First, open up the Terminal.
Now type sudo visudo.
You’ll be asked to enter your password.
We’ll be entering all of our edits at the end of the file, so scroll all the way to the bottom. You should now see something similar to this.
To allow a user to run a certain program as root without a password, you’ll need that person’s username, as well as the path to the program’s binary.
Let’s say we want a user named “ericcflem” to be able to install programs using “apt-get” but don’t want to make “ericcflem” a full Administrator. We can allow “username” access to “apt-get” and only “apt-get” by typing ericcflem ALL = NOPASSWD: /usr/bin/apt-get at the end of the file, as shown below.
Now simply hit Ctrl-x to close the program, then hit y when you see this prompt. This tells the computer to save your changes (typing n would tell it you don’t wish your changes to be saved).
You will then be asked (in the following prompt), to type a name and location for the saved file.
Simply hit the Enter key, which will save the file with the same name and location as the original.

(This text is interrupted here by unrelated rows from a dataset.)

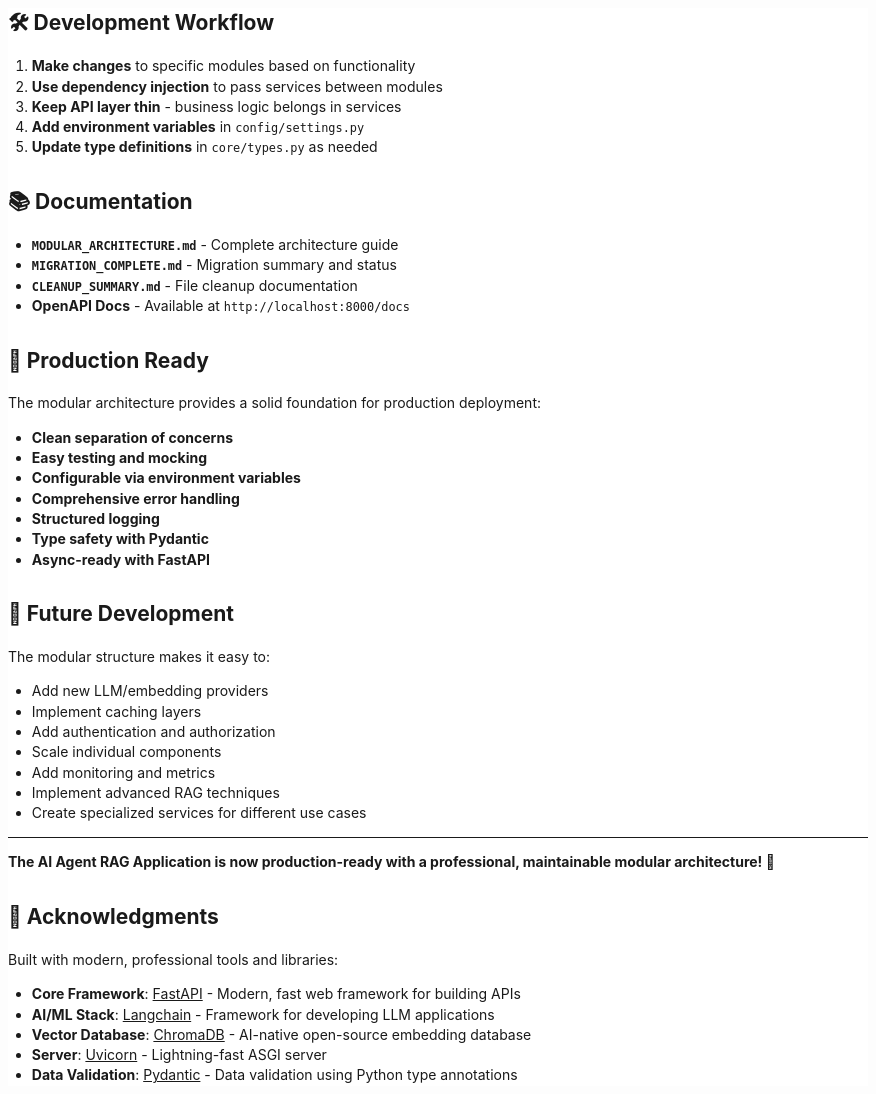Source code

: ## 🛠️ **Development Workflow**

1. **Make changes** to specific modules based on functionality
2. **Use dependency injection** to pass services between modules
3. **Keep API layer thin** - business logic belongs in services
4. **Add environment variables** in `config/settings.py`
5. **Update type definitions** in `core/types.py` as needed

## 📚 **Documentation**

- **`MODULAR_ARCHITECTURE.md`** - Complete architecture guide
- **`MIGRATION_COMPLETE.md`** - Migration summary and status
- **`CLEANUP_SUMMARY.md`** - File cleanup documentation
- **OpenAPI Docs** - Available at `http://localhost:8000/docs`

## 🚦 **Production Ready**

The modular architecture provides a solid foundation for production deployment:

- **Clean separation of concerns**
- **Easy testing and mocking**
- **Configurable via environment variables**
- **Comprehensive error handling**
- **Structured logging**
- **Type safety with Pydantic**
- **Async-ready with FastAPI**

## 🎯 **Future Development**

The modular structure makes it easy to:

- Add new LLM/embedding providers
- Implement caching layers
- Add authentication and authorization
- Scale individual components
- Add monitoring and metrics
- Implement advanced RAG techniques
- Create specialized services for different use cases

---

**The AI Agent RAG Application is now production-ready with a professional, maintainable modular architecture! 🎉**

## 🔗 **Acknowledgments**

Built with modern, professional tools and libraries:

- **Core Framework**: [FastAPI](https://fastapi.tiangolo.com/) - Modern, fast web framework for building APIs
- **AI/ML Stack**: [Langchain](https://www.langchain.com/) - Framework for developing LLM applications
- **Vector Database**: [ChromaDB](https://www.trychroma.com/) - AI-native open-source embedding database
- **Server**: [Uvicorn](https://www.uvicorn.org/) - Lightning-fast ASGI server
- **Data Validation**: [Pydantic](https://docs.pydantic.dev/) - Data validation using Python type annotations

In our example, we chose our own username to be the one able to run “apt-get” without entering a password, as it’s our personal computer, and not having to enter a password saves time. To see that it worked, we decided to install a program (in this case we installed gPodder, a podcast client) via the Terminal, by using the sudo apt-get install gpodder command.
As you can see in the following screenshot, we were never asked for a password.
Success! Obviously, giving any random user the power to perform potentially dangerous tasks is something you won’t want to do without serious thought. However, for some users, or for some tasks, this should be an easy way to make certain tasks just a bit more convenient.